C’est la seconde vague du millier d’étudiants recrutés par le régime Ouattara que nous avons découverte à l’œuvre sur le campus de Cocody. Ils sont une centaine, payée pour certains à 50 mille FCFA la quinzaine, et pour d’autres à ce montant mais pour un boulot de trois semaines. Ils ont une particularité par rapport aux ouvriers ordinaires. Ceux qui sont vêtus de gilets de couleur jaune sont chargés de planter des arbres, de les arroser, d’arroser le gazon. Ils ont planté plus d’une centaine d’arbustes (des palmiers) de l’entrée coté CHU de Cocody jusqu’à l’antenne de l’Institut national polytechnique Félix Houphouët Boigny (INPHB) de Yamoussoukro. Leurs camarades qui portent des gilets de couleur rouge sont des maçons, des menuisiers, des peintres chargés de la voierie.

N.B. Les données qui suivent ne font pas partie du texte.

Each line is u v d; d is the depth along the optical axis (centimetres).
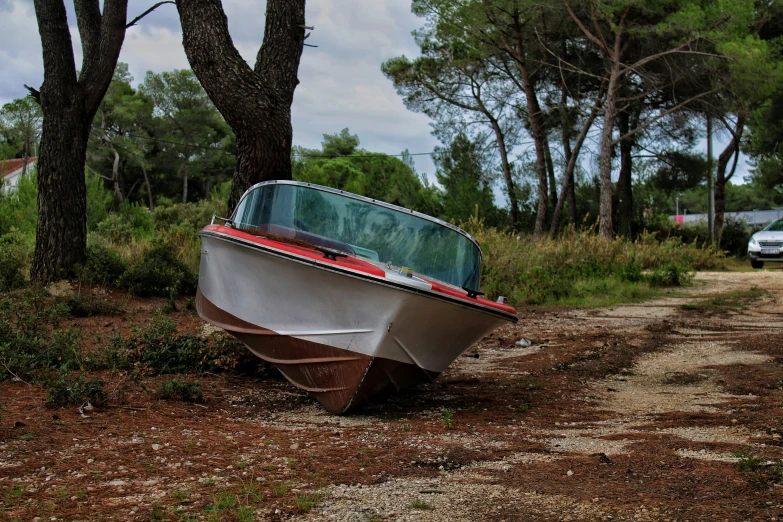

Etudiants manœuvres, la grande désillusion !

Les promesses n’ont pas été respectées par le régime Ouattara. Les jardiniers se contentent seulement de quinze jours de travail et de 50 mille FCFA et les maçons, peintres et menuisiers de 50 mille FCFA pour trois semaines. Les 100 mille FCFA par mois promis par les pouvoirs publics dans le cadre du Projet Volontariat ne seront plus payés. Certains étudiants manœuvres ne cachent pas leur déception. «A petit salaire, petit travail. C’est pourquoi, le ministère de l’Enseignement supérieur et de la Recherche scientifique nous a confinés dans des petites tâches. Nous arrosons les nouvelles plantes, reboisons le campus, bouchons les nids de poule avec du goudron, améliorons la voierie du campus. Ils ne peuvent pas nous demander plus parce qu’ils n’ont pas tenu leurs promesses» confie Koné. B, cet étudiant maçon. La présence de ces étudiants pas comme les autres suscite la curiosité des étudiants de l’antenne de l’INPHB de Yamoussoukro, de l’Ensea, et de l’ENS, trois établissements d’enseignement supérieur qui cohabitent avec l’université de Cocody. «Ce n’est pas le rôle de nos camarades même s’ils se considèrent comme des indigents. C’est au régime Ouattara de tout faire pour que ces travaux finissent rapidement. Ces étudiants ne doivent pas s’humilier pour quelques billets de banque. Ne nous déculottons pas devant le régime. Ouattara a sacrifié sciemment trois générations d’étudiants. Ne lui donnons pas l’occasion, pour des miettes, de nous humilier pour la seconde fois. J’ai honte quant je les vois travailler. J’appelle pas ça du djossi, mais une humiliation» s’exprime avec colère, K. O, un étudiant en expertise comptable à l’antenne de l’Inph-b.